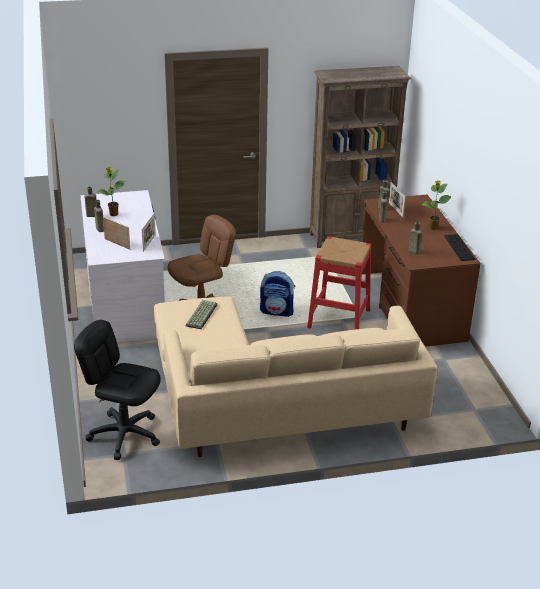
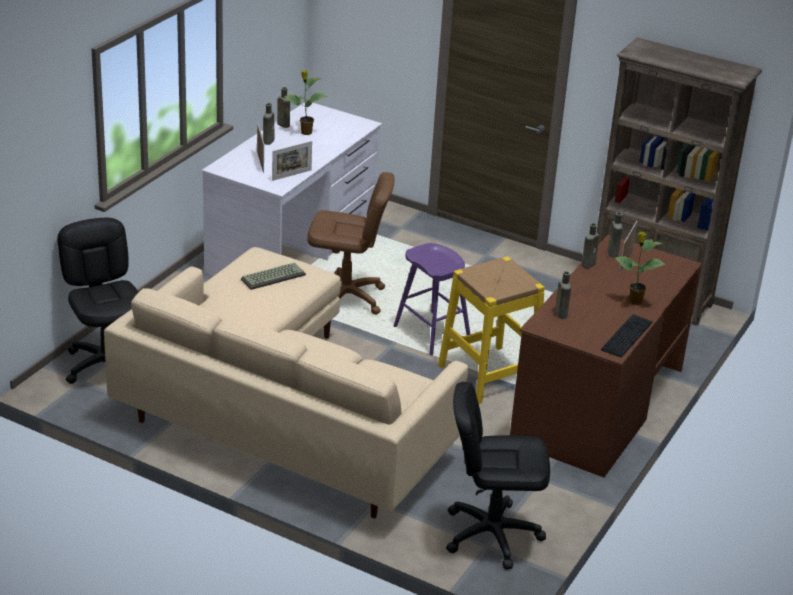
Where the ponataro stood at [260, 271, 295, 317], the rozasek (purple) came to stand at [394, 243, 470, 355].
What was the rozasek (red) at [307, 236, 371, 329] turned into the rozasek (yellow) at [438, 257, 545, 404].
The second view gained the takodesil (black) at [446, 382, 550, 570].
────────
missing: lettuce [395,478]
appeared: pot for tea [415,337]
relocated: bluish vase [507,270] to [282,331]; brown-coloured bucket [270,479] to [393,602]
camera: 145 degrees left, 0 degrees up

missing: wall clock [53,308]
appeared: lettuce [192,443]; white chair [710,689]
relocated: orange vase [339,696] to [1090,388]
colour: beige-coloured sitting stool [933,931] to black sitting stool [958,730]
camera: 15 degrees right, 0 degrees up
────────
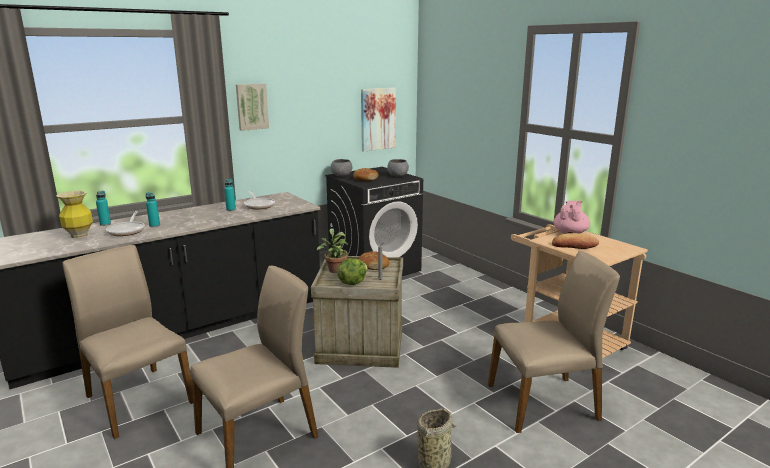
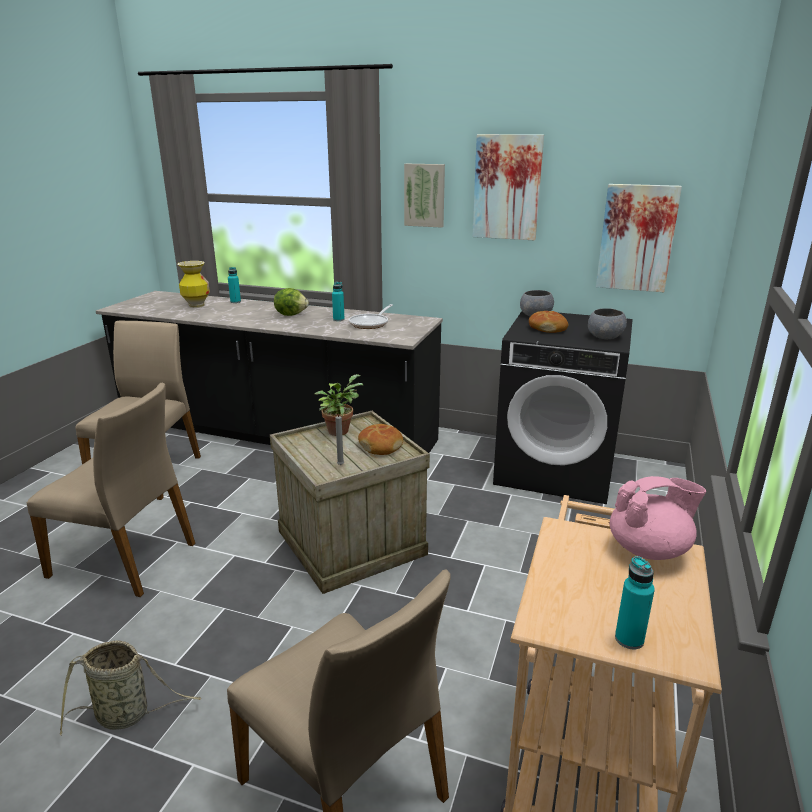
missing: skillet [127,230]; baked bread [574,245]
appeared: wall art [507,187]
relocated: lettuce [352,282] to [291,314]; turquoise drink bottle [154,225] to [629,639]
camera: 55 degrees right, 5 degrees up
────────
* [Task details]:
Keeping every character as it is, restate the lines above that run from the line with "missing: lettuce [395,478]" through the line with "relocated: bluish vase", both included, and nothing else.

* [Response for this exercise]:
missing: lettuce [395,478]
appeared: pot for tea [415,337]
relocated: bluish vase [507,270] to [282,331]; brown-coloured bucket [270,479] to [393,602]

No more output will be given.